Выбрать главу

— А я живу в общем бараке. Думаю, там ни у кого нет прививок. Японцы делали их только себе, а русским и китайцам — лишь когда их слишком много дохло!

— Сильное выражение! — усмехнулся Гладков. — У нас так не принято говорить о людях!

— Но именно таково было положение русских и китайцев на захваченной японцами территории, — объяснил Алтайский и с горечью добавил: — а чем оно лучше сейчас, после прихода советских войск?

— Насчет отсутствия прививок у людей, живущих в вашем бараке, вы ошиблись, — возразил Гладков. — Прививки были сделаны всем без исключения в первый же банный день. Вы в бане, очевидно, не были и потому ничего о прививках не знаете. А может быть, прививку вам сделали раньше? Вас кололи?

— Кололи, — смутился Алтайский. — Значит, вы не списываете нас в утиль?

— Ну, что за глупости! — укоризненно ответил Гладков. — Вы такие же люди, русские к тому же…

— Выходит, вы не делаете разницы между своими людьми и нами?

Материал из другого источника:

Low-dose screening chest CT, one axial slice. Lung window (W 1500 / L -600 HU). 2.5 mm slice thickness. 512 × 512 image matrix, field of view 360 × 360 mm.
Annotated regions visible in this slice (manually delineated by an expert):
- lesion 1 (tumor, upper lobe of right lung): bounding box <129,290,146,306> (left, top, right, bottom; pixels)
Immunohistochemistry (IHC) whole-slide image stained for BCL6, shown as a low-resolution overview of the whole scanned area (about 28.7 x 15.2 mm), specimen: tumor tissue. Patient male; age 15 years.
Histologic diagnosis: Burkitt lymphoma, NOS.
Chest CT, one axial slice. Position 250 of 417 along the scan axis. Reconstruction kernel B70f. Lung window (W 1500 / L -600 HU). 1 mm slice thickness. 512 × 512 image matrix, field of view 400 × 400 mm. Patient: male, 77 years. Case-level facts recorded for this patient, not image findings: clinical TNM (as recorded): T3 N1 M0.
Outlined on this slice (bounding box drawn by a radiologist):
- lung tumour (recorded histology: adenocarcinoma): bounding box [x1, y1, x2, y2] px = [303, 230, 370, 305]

— Разница все-таки есть, ее не может не быть, — нахмурив брови, произнес Гладков. — Посудите сами: одни вынесли на плечах всю тяжесть фашистского нашествия и победили, другие в это время отсиживались в эмиграции… Тем не менее мы стремимся видеть в вас прежде всего просто людей… И знаете, Алтайский, по-моему, у вас совершенно дикое представление о советской действительности!

— Возможно! — согласился Алтайский. — Но, может быть, и вы не все знаете. А я сужу по фактам… Всеобщие прививки — это действительно хорошо. Но вот вы говорите, что видите в нас прежде всего людей, а были ли вы в нашем бараке? Спим мы мягко — на полу, вот на таком слое пыли, — показал Алтайский пальцами. — Вповалку и только на боку, потому что иначе не хватает места… Больные и здоровые, мы лежим все вместе: поворачиваемся с боку на бок по команде! В бараке нет освещения, пробраться ночью по естественной нужде, не наступив на кого-нибудь, не получив пинка или просто в морду — невозможно… Еду, правда, дают — пять или шесть бачков на барак, но как и чем есть? У нас нет ни мисок, ни ложек, только банки из-под тушенки, одна на двенадцать человек, и щепочки. Разве можно так относиться к людям? Могу ли я поверить, что вы считаете нас за людей?

— Знаете, Алтайский, — сказал Гладков, — это общее положение — фронт! Хорошо еще, что мы сейчас можем дать вам крышу над головой. Вы скоро сами увидите наши полевые госпитали, вас вот-вот переведут туда, как и всех больных из бараков. Тогда поймете, почему вас держали в этом бараке, — госпитали переполнены… И главным образом, гражданским населением. Больные лежат в проходах, коридорах — где только можно! Понимаю, что вы удручены ужасными неудобствами, что в окружающих вас условиях видите подтверждение тому, что вам долгое время вдалбливала японская и белоэмигрантсткая пропаганда. Поверьте, все это временно! Будет у вас все необходимое, как бы ни было и вам и нам трудно. Вы скоро в этом убедитесь!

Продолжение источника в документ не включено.